## Supplied passage

:::::

Awesome surprise to see the embargo lifted -- sounds like I can now say the Graphistry team will be doing a follow-up talk at Amazon Re:Invent tomorrow (Thursday) on Amazon Neptune + Graphistry. We've been incorporating this into visual investigation workflows for security, fraud, health records, etc. They've been doing cool bits on the managed graph layer, and were early to graph GPU tech (Blazegraph team members), and our side starts bringing that kind of thinking to visual GPU analytics & workflow automation tech.
If you're in town and into this stuff, ping me at leo [at] graphistry, and would love to catch up Th/F for coffee+drinks. Also here + email, of course!
There was no PR. But there are traces, like Amazon acquired the domains, etc. Many former Blazegraph engineers are now Amazon Neptune engineers according to LinkedIn, etc. It was rumored widely in the graph db world fwiw.
And then after two years, when you're no longer startup with 100usd bill, but bigger company, you're completly tied to a jungle of amazon products, and your exit strategy is very very costly.
There is some truth to this, but in a larger sense (on an ecosystem level, rather than from the perspective of an individual company), I can only be happy when AWS enters a new space. It makes that component into table-stakes in the IaaS game, which means every other big player is about to step up with their own offering as well, and the third-party SaaS and open-source self-hosted offerings in the same space all are going to heat up as well.
Consider the evolution of container hosting services: first we had PaaSes like Heroku with proprietary container formats; then we got Docker, but Docker Swarm was nascent and there was no serious Docker Swarm IaaS-cloud offering. But then, very quickly, AWS built ECS; Google responded with Kubernetes; and then Kubernetes became the open standard, made everyone forget about Docker Swarm, and took over (and is even replacing ECS now.)
That's what happens when AWS enters a space. And it's great.
Just an off-topic comment:
i am the maintainer of a visual query builder for SPARQL queries.
cf http://datao.net
This tool proposes to design query patterns from a graph data model, via drag n drops. The tool can then compile the patterns as SPARQL, run them on an endpoint and format the results as map/forms/tables/graphs/HTML (via templating)/...
Another service of Datao (http://search.datao.net) proposes a search-engine view of those queries so you can type the textual representation of an object in any public SPARQL endpoint, and the service will list the queries currently available in Datao that can be applied upon this object.
You can then run these queries with a click, and get the HTML templating of the query results.
Feel free to have a look at the website, if you find any interest in this tool.
ANy feedback is welcome.
PS: Sorry for the poor quality of the videos. I manage this project on my spare time :)

:::::

## Given information
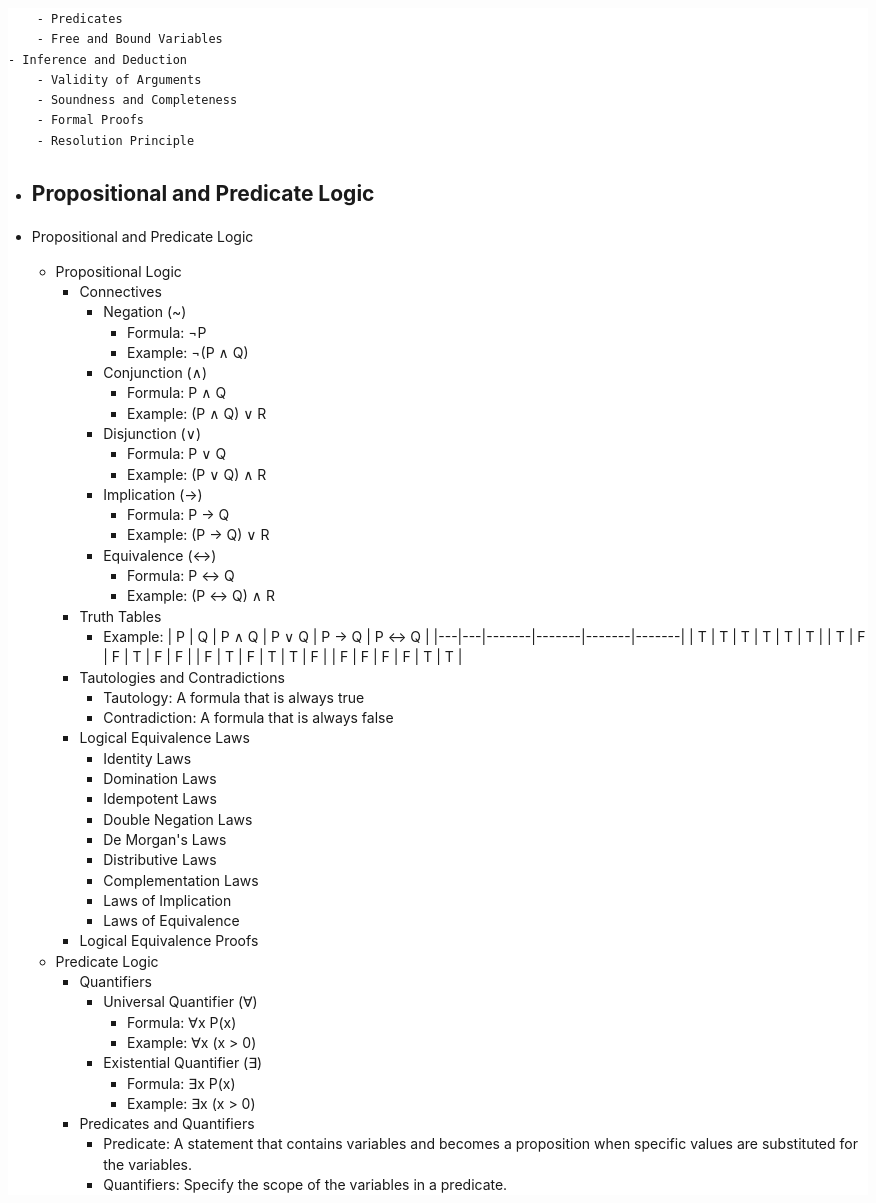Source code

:         - Predicates
        - Free and Bound Variables
    - Inference and Deduction
        - Validity of Arguments
        - Soundness and Completeness
        - Formal Proofs
        - Resolution Principle

- ## Propositional and Predicate Logic

- Propositional and Predicate Logic
    - Propositional Logic
        - Connectives
            - Negation (~)
                - Formula: ¬P
                - Example: ¬(P ∧ Q)
            - Conjunction (∧)
                - Formula: P ∧ Q
                - Example: (P ∧ Q) ∨ R
            - Disjunction (∨)
                - Formula: P ∨ Q
                - Example: (P ∨ Q) ∧ R
            - Implication (→)
                - Formula: P → Q
                - Example: (P → Q) ∨ R
            - Equivalence (↔)
                - Formula: P ↔ Q
                - Example: (P ↔ Q) ∧ R
        - Truth Tables
            - Example: 
                | P | Q | P ∧ Q | P ∨ Q | P → Q | P ↔ Q |
                |---|---|-------|-------|-------|-------|
                | T | T |   T   |   T   |   T   |   T   |
                | T | F |   F   |   T   |   F   |   F   |
                | F | T |   F   |   T   |   T   |   F   |
                | F | F |   F   |   F   |   T   |   T   |
        - Tautologies and Contradictions
            - Tautology: A formula that is always true
            - Contradiction: A formula that is always false
        - Logical Equivalence Laws
            - Identity Laws
            - Domination Laws
            - Idempotent Laws
            - Double Negation Laws
            - De Morgan's Laws
            - Distributive Laws
            - Complementation Laws
            - Laws of Implication
            - Laws of Equivalence
        - Logical Equivalence Proofs
    - Predicate Logic
        - Quantifiers
            - Universal Quantifier (∀)
                - Formula: ∀x P(x)
                - Example: ∀x (x > 0)
            - Existential Quantifier (∃)
                - Formula: ∃x P(x)
                - Example: ∃x (x > 0)
        - Predicates and Quantifiers
            - Predicate: A statement that contains variables and becomes a proposition when specific values are substituted for the variables.
            - Quantifiers: Specify the scope of the variables in a predicate.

:::::

## Job
Write the next part of the forum thread about Amazon Neptune and graph databases, starting after its last post.

## Answer box
Only had experience with Cypher, really liked it. It will be interesting to see how Neo4j responds to this. Regardless of tech specs, the fully-managed Neptune vs a community version on AWS Marketplace seems to give Neptune unfair advantage.
I don't understand how a database doesn't have its own native store. What exactly does a graph database actually do if it doesn't manage the data fed to it? Same is true for CayleyGraph† https://github.com/cayleygraph/cayley and proabably others.
1) "native" graph db
Neo4J is an example of this. This takes advantage of index-free adjacency. Each node knows what other nodes it is connected to and hence traversals are very fast. The issues you run into are when you try to scale. Data that fits onto a single machine is fine and you can replicate your data for fast parallel reads/traversals across disparate regions of a massive graph. However you no longer have the concept of data sharding and distributing the graph as index-free adjacencies don't translate across physical machines. And another drawback is highly connected vertices, you will expend a tremendous amount of resources deleting or mutating a vertex with, say, 10^6 edges. But that vertex is probably a bot so you should delete him anyway.
2) inverted index graphs, non-native graphs, whatever anti-marketing name it might have.
These rely on tables of vertices and other tables of edges. Indexes make them fast, not as fast for reads but very fast for writes. And you get distributed databases (Cassandra, for example, a powerful workhorse of a backend with data sharding and replication factor, etc.). But then you have to yet another index to maintain and the overhead can get expensive. This is the model adopted by DataStax, who bought Titan DB (hence the public fork to Janus) and integrated it with some optimisations and enterprise tools (monitoring etc, solr search engine) to sit on top of Cassandra.
Both now have improved integration with things like Spark. Cypher is probably faster than Tinkerpop Gremlin especially with the bolt serialisation introduced in recent versions of neo4j.
So janus is the graph abstraction layer of the second type and so needs somewhere to save these relationships. It all comes down to use case (and marketing) to decide what works best for you.
Regarding Cypher vs Gremlin: serialization could be a thing but what matters among other things are efficient query optimizations, algorithm and (physical) data model. Ultimately, databases are all reading from 1-dimensional spaces (RAM or disk), either randomly or (best) sequentially. If you can colocate vertices with their respective edges, you're fine: this is trivial for graphs with no edges or graphs that form a linear chain. If not, then things start to become fun, especially in a distributed way. This will impact performance; the language, not so much.
Here's one way to look at it: A graph database can be reflected with common, well-understood data structures. You can use a lot of backends to represent those data structures.
Graph database projects are often times just an adapter for doing Graph queries on-top of another store.
JanusGraph provides a graph data model on top of an existing storage layer. In this case it's using wide-column key/value systems. It works well, letting each layer do what it's good at while limiting the amount of separate systems needing to be maintained.
As per the other commenter, Cayley provides a graph data model on top of an existing storage layer.
However, when we get to manage the storage layer (Bolt, Level -- that's being generalized into local-KVs in the next release) we get to build our own indexes for better data management and performance. But there's no reason we can't hand that job off either -- hence supporting multiple (remote) backends. For the local stuff, though, at some point, Bolt is just a very good BTree implementation.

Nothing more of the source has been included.